The man seems happy to let his wife do most of the talking. He eats slowly and methodically, serving small amounts onto his plate from the foil dishes in the middle of the table and then equally slowly and methodically transferring them to his mouth.

“So where do you live?” his wife asks István.

“Ilford,” István says.

“I don’t know it,” she says, as if she actually might know it, as if it were only a matter of chance that she didn’t live there herself. “What’s it like?”

“It’s all right,” István says.

She waits for more.

“You know,” he says.

She shakes her head.

“It’s quite mixed,” he says.

“Mixed?”

“Yeah.”

“How did you end up living there?” she asks him.

“I knew some people. Some people who already lived there.”

“Hungarians?”

“Yeah.”

She asks him if he has his own place.

He explains that he lives in a house share with quite a few other people.

The man asks if it’s okay if he finishes the aloo gobi. His wife says it’s okay with her, and the man’s eyes turn to István, who says, “Yeah.”

The man spoons the remaining aloo gobi onto his plate.

“It’s really nice,” István says, meaning the food.

“It is, isn’t it?” the man says. “It’s from a place called the Royal Tandoori. Old-school Indian place. Been there forever.”

He pours more wine for them all.

His wife wants István to describe what happened the night he saved her husband.

István tries to do that.

He says he was on his way home from work, as usual, and noticed some activity in the alley.

“The one next to Foyles,” her husband puts in. “You know.”

With her eyes still on István, she nods.

“So yeah,” István says. “I saw something happening there and went to see what it was. That’s it.”

“So you scared them off?” she asks.

“They legged it at the sight of him,” the man says.

“Something like that,” István agrees.

What the man was doing there at four in the morning hasn’t been explained, and István doesn’t ask.

He leaves at about ten o’clock.

The man sees him to the door. As István puts his jacket on he again mentions the possibility of finding him some work through this agency that he apparently has. “Do call me if you’re interested,” he says, patting István on the shoulder.

“Yeah, okay,” István says.

The man stands in the open doorway while István waits for the elevator.

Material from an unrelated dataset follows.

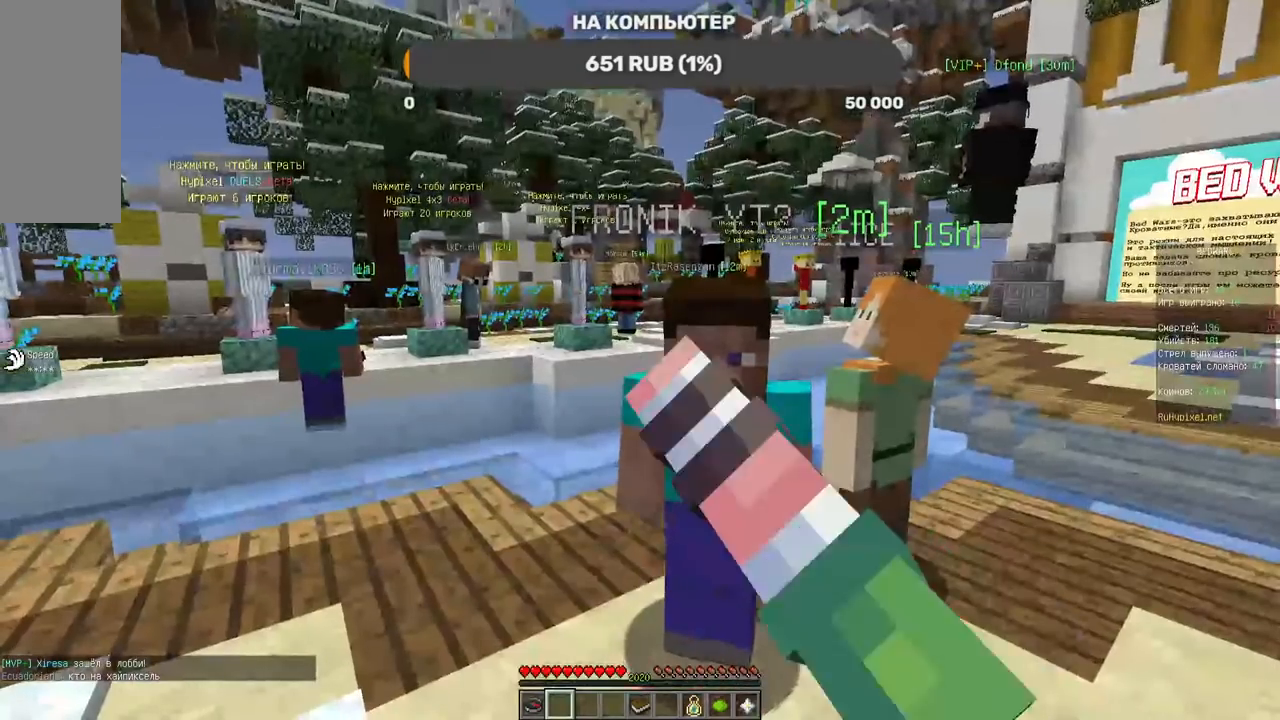
{"keys": [], "mouse": [], "events": [[420, "mouse_left", "up"]]}
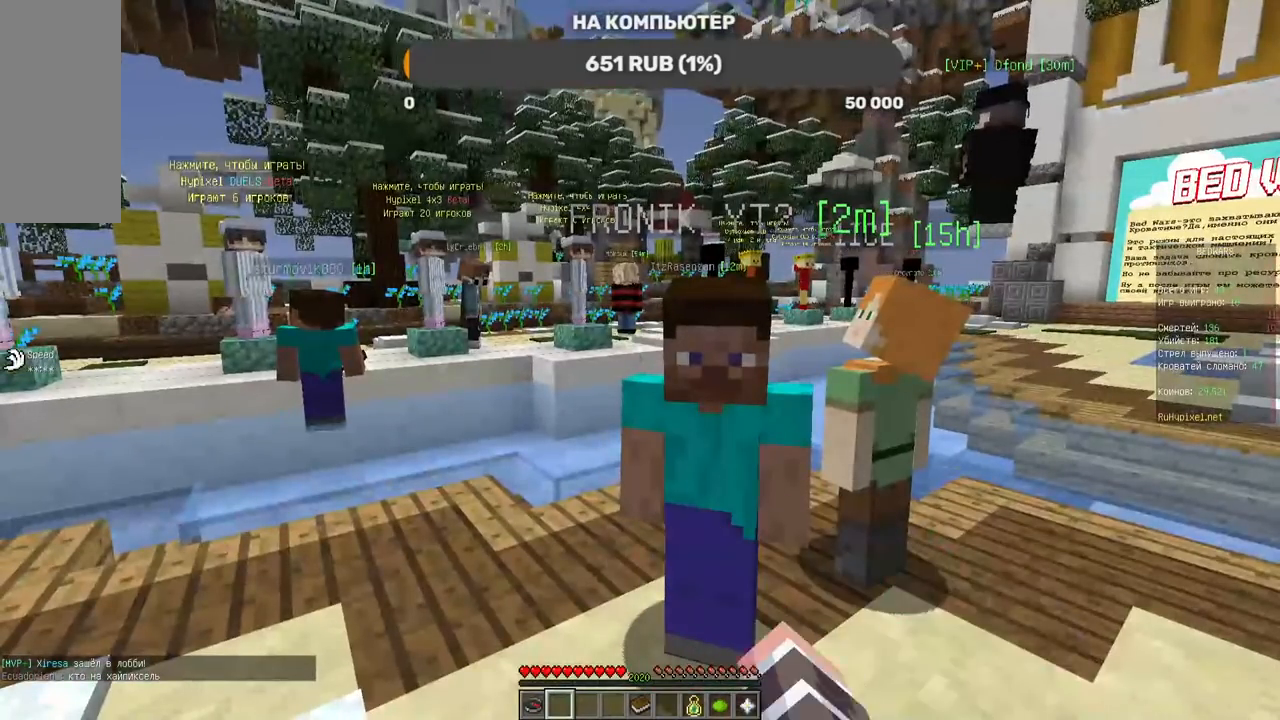
{"keys": [], "mouse": []}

It takes about half a minute to arrive, during which István just stands there with the man looking at him from the door.

“Take care,” the man says when it arrives.

He goes running on Wanstead Flats. Waiting at the traffic lights on Aldersbrook Road, he jogs on the spot, and then does a full circuit of the Flats, open-mouthed and staring straight ahead. He finishes at the bottom of the steps that go up to the pedestrian bridge over the North Circular. Still flushed and sweaty, he stands on the bridge, six lanes of traffic underneath it. It’s dusk and the traffic has its lights on. He walks home through dull streets of terraced houses. This isn’t the kind of life he imagined having when he moved here. It was quite fun at first—or at least it was new and different, and he was able to feel that he was starting again, which was something he wanted. He hadn’t imagined, though, that after two years he would still be living like this. Sharing a small house with half a dozen other people. Listening to the trains passing outside the window all night. Working fifty hours a week and still not having any money left at the end of the month, and with no prospect of anything except more of the same.